• [Work to complete]:
From the records below, quote verbatim every line starting at the one containing "catalogue / barcode: US 1767377" and ending with the one containing "collectors: J. Steyermark", including both.

"""

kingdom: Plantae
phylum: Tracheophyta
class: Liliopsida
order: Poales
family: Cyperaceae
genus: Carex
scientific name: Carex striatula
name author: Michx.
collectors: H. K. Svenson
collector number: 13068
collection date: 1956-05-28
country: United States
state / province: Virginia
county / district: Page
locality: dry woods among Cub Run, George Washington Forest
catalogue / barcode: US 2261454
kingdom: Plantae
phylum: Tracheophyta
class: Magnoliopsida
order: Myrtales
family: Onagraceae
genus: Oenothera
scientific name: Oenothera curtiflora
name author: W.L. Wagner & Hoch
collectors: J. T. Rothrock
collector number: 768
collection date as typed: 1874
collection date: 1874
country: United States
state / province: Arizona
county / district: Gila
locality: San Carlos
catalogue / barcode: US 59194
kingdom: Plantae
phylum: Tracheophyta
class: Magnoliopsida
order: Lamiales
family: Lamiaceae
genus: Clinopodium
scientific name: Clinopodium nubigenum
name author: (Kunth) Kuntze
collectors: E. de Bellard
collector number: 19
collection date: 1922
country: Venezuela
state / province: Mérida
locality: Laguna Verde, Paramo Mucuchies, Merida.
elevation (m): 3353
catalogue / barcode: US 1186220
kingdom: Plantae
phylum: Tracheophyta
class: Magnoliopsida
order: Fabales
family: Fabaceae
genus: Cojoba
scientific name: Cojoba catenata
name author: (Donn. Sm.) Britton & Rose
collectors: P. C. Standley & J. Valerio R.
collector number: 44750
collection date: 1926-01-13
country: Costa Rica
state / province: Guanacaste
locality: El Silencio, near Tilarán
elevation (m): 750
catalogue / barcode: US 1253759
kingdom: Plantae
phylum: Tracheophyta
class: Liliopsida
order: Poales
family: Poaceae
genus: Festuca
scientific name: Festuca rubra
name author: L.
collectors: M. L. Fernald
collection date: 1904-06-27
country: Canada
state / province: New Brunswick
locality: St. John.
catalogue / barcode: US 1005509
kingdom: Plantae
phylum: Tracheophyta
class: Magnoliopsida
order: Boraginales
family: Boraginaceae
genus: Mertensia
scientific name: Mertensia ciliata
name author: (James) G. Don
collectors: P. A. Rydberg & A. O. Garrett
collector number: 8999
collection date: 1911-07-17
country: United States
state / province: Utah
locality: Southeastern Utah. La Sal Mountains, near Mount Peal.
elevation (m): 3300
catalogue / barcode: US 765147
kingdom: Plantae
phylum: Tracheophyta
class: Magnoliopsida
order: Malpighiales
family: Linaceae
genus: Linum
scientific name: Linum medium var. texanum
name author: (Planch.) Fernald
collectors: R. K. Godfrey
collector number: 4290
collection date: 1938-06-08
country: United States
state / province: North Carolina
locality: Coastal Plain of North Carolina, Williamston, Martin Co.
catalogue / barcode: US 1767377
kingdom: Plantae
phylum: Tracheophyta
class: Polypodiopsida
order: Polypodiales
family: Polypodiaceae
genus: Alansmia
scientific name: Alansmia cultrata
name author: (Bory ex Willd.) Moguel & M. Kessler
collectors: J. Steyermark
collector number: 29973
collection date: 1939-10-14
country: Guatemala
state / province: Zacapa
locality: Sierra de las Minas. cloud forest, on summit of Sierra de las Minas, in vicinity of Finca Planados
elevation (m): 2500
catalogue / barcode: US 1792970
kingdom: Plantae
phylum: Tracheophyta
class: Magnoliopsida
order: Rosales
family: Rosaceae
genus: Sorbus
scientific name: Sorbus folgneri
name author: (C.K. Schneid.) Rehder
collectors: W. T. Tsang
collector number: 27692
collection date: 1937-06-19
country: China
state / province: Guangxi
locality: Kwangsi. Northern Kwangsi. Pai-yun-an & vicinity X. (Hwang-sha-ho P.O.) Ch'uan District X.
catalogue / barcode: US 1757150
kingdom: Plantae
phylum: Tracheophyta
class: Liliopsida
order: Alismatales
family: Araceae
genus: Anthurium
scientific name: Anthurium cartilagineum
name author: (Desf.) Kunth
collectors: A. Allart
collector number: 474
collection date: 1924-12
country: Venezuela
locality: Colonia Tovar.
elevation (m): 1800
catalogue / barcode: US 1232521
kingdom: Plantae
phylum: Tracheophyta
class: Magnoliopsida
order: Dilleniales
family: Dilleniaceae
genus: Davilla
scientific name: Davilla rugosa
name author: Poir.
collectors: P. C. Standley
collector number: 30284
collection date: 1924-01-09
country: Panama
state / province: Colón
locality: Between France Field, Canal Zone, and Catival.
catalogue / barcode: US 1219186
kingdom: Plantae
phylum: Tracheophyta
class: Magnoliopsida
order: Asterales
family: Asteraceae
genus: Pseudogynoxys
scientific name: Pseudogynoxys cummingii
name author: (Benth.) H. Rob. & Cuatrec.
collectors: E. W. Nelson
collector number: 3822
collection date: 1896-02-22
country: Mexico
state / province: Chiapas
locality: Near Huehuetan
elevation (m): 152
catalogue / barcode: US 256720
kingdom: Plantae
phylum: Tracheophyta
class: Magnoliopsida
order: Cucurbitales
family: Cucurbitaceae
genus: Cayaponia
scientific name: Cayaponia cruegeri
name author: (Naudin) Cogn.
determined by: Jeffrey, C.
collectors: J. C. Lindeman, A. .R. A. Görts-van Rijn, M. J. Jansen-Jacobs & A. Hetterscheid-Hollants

"""

• [The response]:
catalogue / barcode: US 1767377
kingdom: Plantae
phylum: Tracheophyta
class: Polypodiopsida
order: Polypodiales
family: Polypodiaceae
genus: Alansmia
scientific name: Alansmia cultrata
name author: (Bory ex Willd.) Moguel & M. Kessler
collectors: J. Steyermark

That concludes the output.